What to do this week before the crowds arrive
The ten days before Memorial Day are the last quiet stretch of the season. Here is how we would spend a weekday afternoon.
By Dotti Maguire

It is May 15. Memorial Day is ten days out. The whale watch boats are running, Hammond Castle has been open for two weeks, and the harbor smells like spring instead of winter. But the crowds are not here yet. The Rockport Farmers Market does not open until June 14. Cape Ann Museum is still closed for renovation until June 30. Saint Peter's Fiesta is six weeks away.
What this means in practice: you can park on Bearskin Neck on a Saturday afternoon. You can walk into a restaurant without a reservation. You can have a stretch of Halibut Point mostly to yourself.
If you are staying with us this week, here is how we would use the days.
A weekday morning
Start slow. The light at 7 a.m. this time of year is the good kind, low and clean, and the harbor is usually flat before the wind picks up around ten. Walk down to the water with a coffee. If you are in Gloucester, the HarborWalk runs from Stacy Boulevard east toward the State Fish Pier, and the granite benches with the inset story panels are worth stopping at. If you are in Rockport, take the loop out to the end of the breakwater off T-Wharf.

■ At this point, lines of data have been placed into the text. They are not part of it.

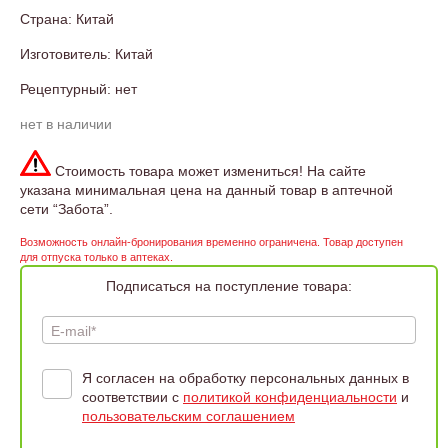
Страна: Китай
Изготовитель: Китай
Рецептурный: нет
нет в наличии
Стоимость товара может измениться! На сайте
указана минимальная цена на данный товар в аптечной
сети “Забота”.
Возможность онлайн-бронирования временно ограничена. Товар доступен
для отпуска только в аптеках.
Подписаться на поступление товара:
E-mail*
Я согласен на обработку персональных данных в
соответствии с
политикой конфиденциальности
и
пользовательским соглашением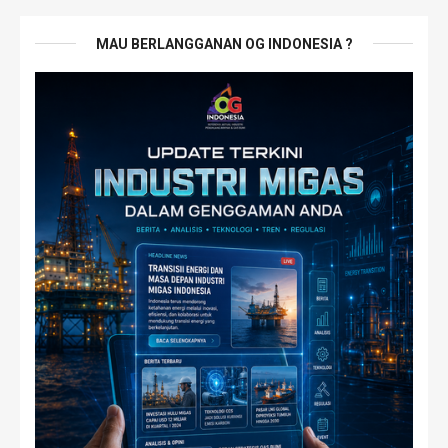
MAU BERLANGGANAN OG INDONESIA ?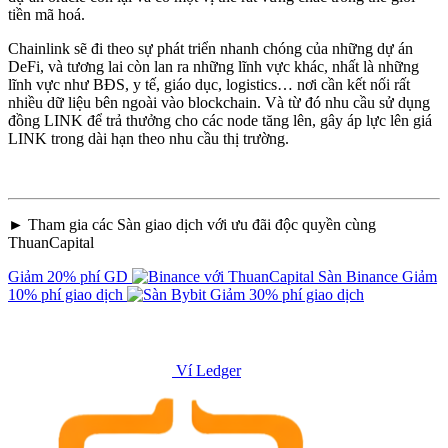
tiền mã hoá.
Chainlink sẽ đi theo sự phát triển nhanh chóng của những dự án
DeFi, và tương lai còn lan ra những lĩnh vực khác, nhất là những
lĩnh vực như BĐS, y tế, giáo dục, logistics… nơi cần kết nối rất
nhiều dữ liệu bên ngoài vào blockchain. Và từ đó nhu cầu sử dụng
đồng LINK để trả thưởng cho các node tăng lên, gây áp lực lên giá
LINK trong dài hạn theo nhu cầu thị trường.
► Tham gia các Sàn giao dịch với ưu đãi độc quyền cùng
ThuanCapital
Giảm 20% phí GD
Sàn Binance
Giảm
10% phí giao dịch
Giảm 30% phí giao dịch
Ví Ledger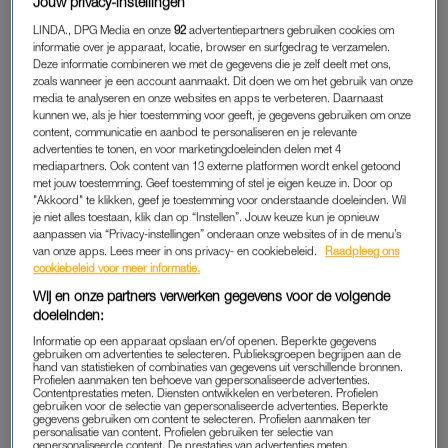
je jurkje. Omdat het zo multifunctioneel is, scheelt het
Jouw privacy-instellingen
sjouwwerk.”
LINDA., DPG Media en onze
92
advertentiepartners gebruiken cookies om
informatie over je apparaat, locatie, browser en surfgedrag te verzamelen.
Deze informatie combineren we met de gegevens die je zelf deelt met ons,
Redacteur Ellen
zoals wanneer je een account aanmaakt. Dit doen we om het gebruik van onze
“In de categorie ‘praktisch’ ga ik echt niet weg zonder
media te analyseren en onze websites en apps te verbeteren. Daarnaast
blarenpleisters (die geweldige sandaaltjes gaan toch snijden
kunnen we, als je hier toestemming voor geeft, je gegevens gebruiken om onze
content, communicatie en aanbod te personaliseren en je relevante
als je de zoveelste heuvel op of af loopt) en een katoenen
advertenties te tonen, en voor marketingdoeleinden delen met 4
broekje dat ik onder m’n jurken kan dragen. Schaafwonden
mediapartners. Ook content van 13 externe platformen wordt enkel getoond
met jouw toestemming. Geef toestemming of stel je eigen keuze in. Door op
op m’n dijen? Nee, dank u. Verder pak ik steevast m’n
"Akkoord" te klikken, geef je toestemming voor onderstaande doeleinden. Wil
favoriete Prada-zonnebril in, net als een powerbank.”
je niet alles toestaan, klik dan op “Instellen”. Jouw keuze kun je opnieuw
aanpassen via “Privacy-instellingen” onderaan onze websites of in de menu’s
van onze apps. Lees meer in ons privacy- en cookiebeleid.
Raadpleeg ons
Redacteur Maartje
cookiebeleid voor meer informatie.
“Op
warme bestemmingen
is een waaier echt onmisbaar. Ik
Wij en onze partners verwerken gegevens voor de volgende
stop er standaard een in mijn koffer, zodat ik niet halsoverkop
doeleinden:
naar een souvenirwinkeltje hoef. Ook neem ik altijd een
Informatie op een apparaat opslaan en/of openen. Beperkte gegevens
zonnebrandstift mee. Je lippen vergeet je vaak in te smeren,
gebruiken om advertenties te selecteren. Publieksgroepen begrijpen aan de
hand van statistieken of combinaties van gegevens uit verschillende bronnen.
maar met deze in je tas ben je safe.”
Profielen aanmaken ten behoeve van gepersonaliseerde advertenties.
Contentprestaties meten. Diensten ontwikkelen en verbeteren. Profielen
gebruiken voor de selectie van gepersonaliseerde advertenties. Beperkte
gegevens gebruiken om content te selecteren. Profielen aanmaken ter
personalisatie van content. Profielen gebruiken ter selectie van
Vouwen maar: met deze
gepersonaliseerde content. De prestaties van advertenties meten.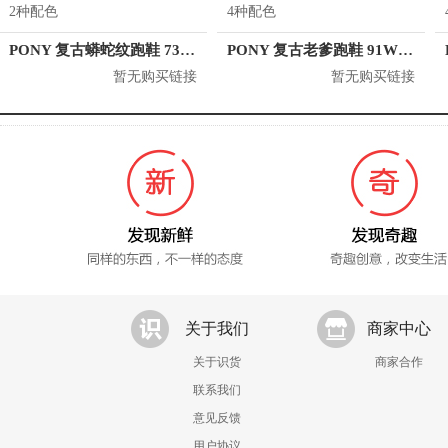
2种配色
4种配色
PONY 复古蟒蛇纹跑鞋 73W1SO05
PONY 复古老爹跑鞋 91W1MD02
暂无购买链接
暂无购买链接
关于我们
商家中心
关于识货
商家合作
联系我们
意见反馈
用户协议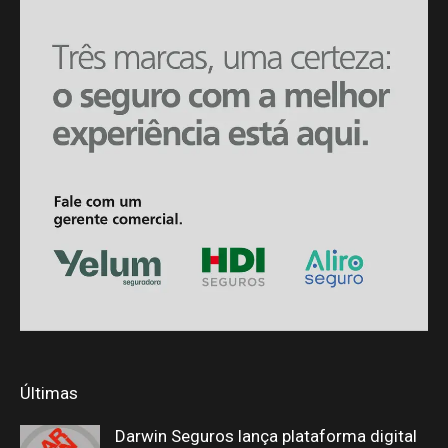
Últimas
Darwin Seguros lança plataforma digital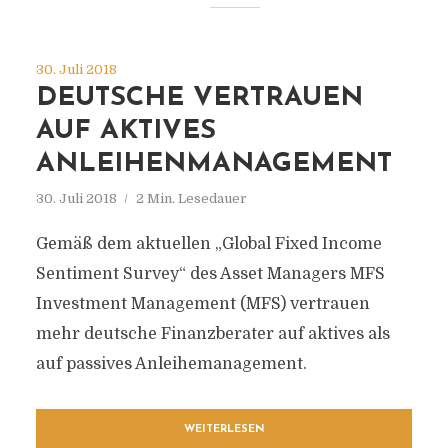
30. Juli 2018
DEUTSCHE VERTRAUEN
AUF AKTIVES
ANLEIHENMANAGEMENT
30. Juli 2018
2 Min. Lesedauer
Gemäß dem aktuellen „Global Fixed Income
Sentiment Survey“ des Asset Managers MFS
Investment Management (MFS) vertrauen
mehr deutsche Finanzberater auf aktives als
auf passives Anleihemanagement.
WEITERLESEN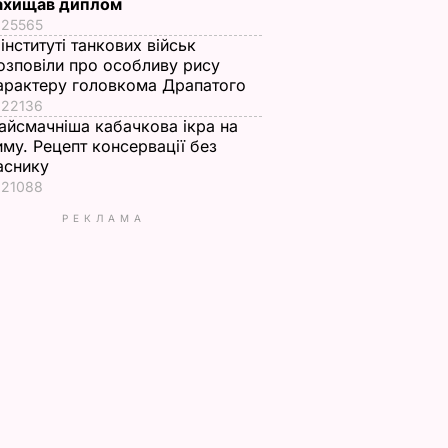
ахищав диплом
25565
 інституті танкових військ
озповіли про особливу рису
арактеру головкома Драпатого
22136
айсмачніша кабачкова ікра на
иму. Рецепт консервації без
аснику
21088
РЕКЛАМА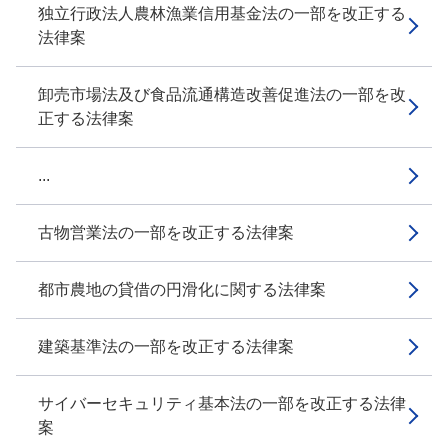
独立行政法人農林漁業信用基金法の一部を改正する
法律案
卸売市場法及び食品流通構造改善促進法の一部を改
正する法律案
...
古物営業法の一部を改正する法律案
都市農地の貸借の円滑化に関する法律案
建築基準法の一部を改正する法律案
サイバーセキュリティ基本法の一部を改正する法律
案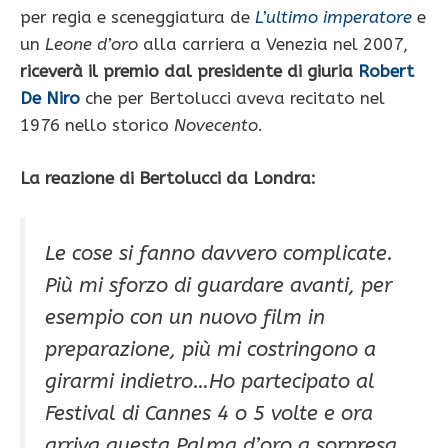
per regia e sceneggiatura de
L’ultimo imperatore
e
un
Leone d’oro
alla carriera a Venezia nel 2007,
riceverà il premio dal presidente di giuria
Robert
De Niro
che per Bertolucci aveva recitato nel
1976 nello storico
Novecento
.
La reazione di Bertolucci da Londra:
Le cose si fanno davvero complicate.
Più mi sforzo di guardare avanti, per
esempio con un nuovo film in
preparazione, più mi costringono a
girarmi indietro…Ho partecipato al
Festival di Cannes 4 o 5 volte e ora
arriva questa Palma d’oro a sorpresa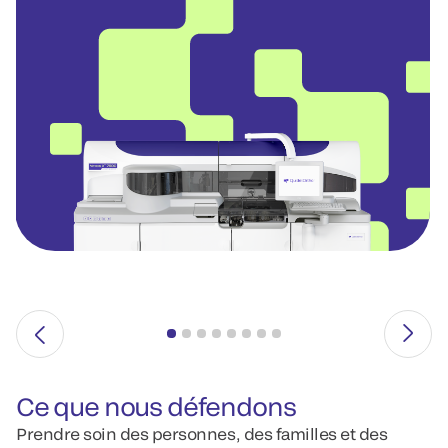
Ce que nous défendons
Prendre soin des personnes, des familles et des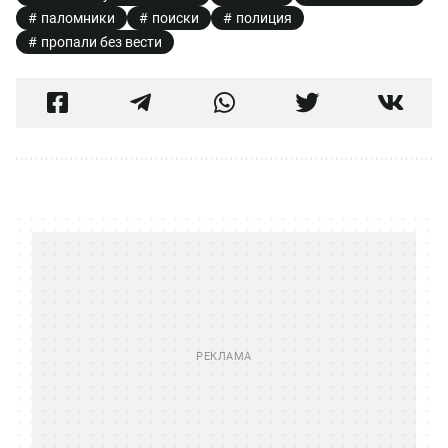
паломники
поиски
полиция
пропали без вести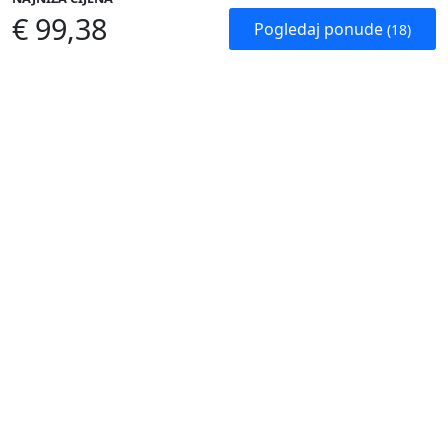
€ 99,38
Pogledaj ponude
(18)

For breakfast, a few options that are reliably open this time of year: Sugar Magnolias on Main Street in Gloucester (now in their newer location), Brothers' Brew in Rockport for a donut and a coffee, or Pleasant Street Tea Co. if you want something quieter and you take your caffeine in leaves rather than beans.
A midday plan
This is the week to do the thing you keep meaning to do.
Hammond Castle. It reopened on Tuesday, April 28, 2026, and the first two weeks of any season are the best time to visit because the school groups have not started in earnest. The Great Hall is still the most theatrical room in any museum on the North Shore, and the cliff terrace looking out at Norman's Woe is doing exactly what John Hammond designed it to do.
Or a whale watch. Cape Ann Whale Watch began their 2026 season on Saturday, May 2, 2026, and 7 Seas is also running. The boats are not full this week. The whales are back on Stellwagen Bank, the captains will tell you what they are seeing, and you will be on the water with maybe a third of the people who will be on it in July.
Or Halibut Point. Bring a sandwich. The quarry is full, the ocean is right there, and the trails are dry now in a way they have not been since November.
A long walk
If the weather is good, Good Harbor before noon. The parking lot is not yet charging summer rates and the beach is essentially empty on a weekday. The sandbar to Salt Island shows up around low tide. You can walk it, poke around the island, and walk back. Just check a tide chart first. Getting stranded on Salt Island is a Gloucester rite of passage but it is not one we recommend.
For a less obvious walk: Dogtown. The interior of the cape, abandoned village, glacial boulders, and Roger Babson's Depression-era inscribed rocks ("USE YOUR HEAD," "NEVER TRY NEVER WIN"). Wear actual shoes. The trail markers are not great. Bring a map.
A working pier
Gloucester is a working fishing port. That has not changed in four hundred years and it has not changed this week. Walk along the inner harbor in the late afternoon when boats are coming back in. The lobster traps are stacked everywhere now because the season is ramping up. You can buy lobsters right off the boat at a few spots if you know where to look, and we are happy to point you to one if you email and ask.
Dinner this week
Reservations are easy. Use them anyway, but you do not need to think a week ahead.
For seafood with a view: 1606 at Beauport Hotel, or The Gloucester House on the harbor. For Italian, Tonno in Rockport or Causeway in Gloucester (Causeway does not take reservations and the wait can still be real, even now). For a quieter night, Franklin Cape Ann does a good bar seat. In Essex, The James Pub & Provisions has taken over the old Village Restaurant space and is worth the drive.
The point
Next weekend the season starts. Traffic on 128 northbound after 3 p.m. on Friday will look different. The line at Woodman's will get long. Parking will get harder.
This week, it is still ours. Use it.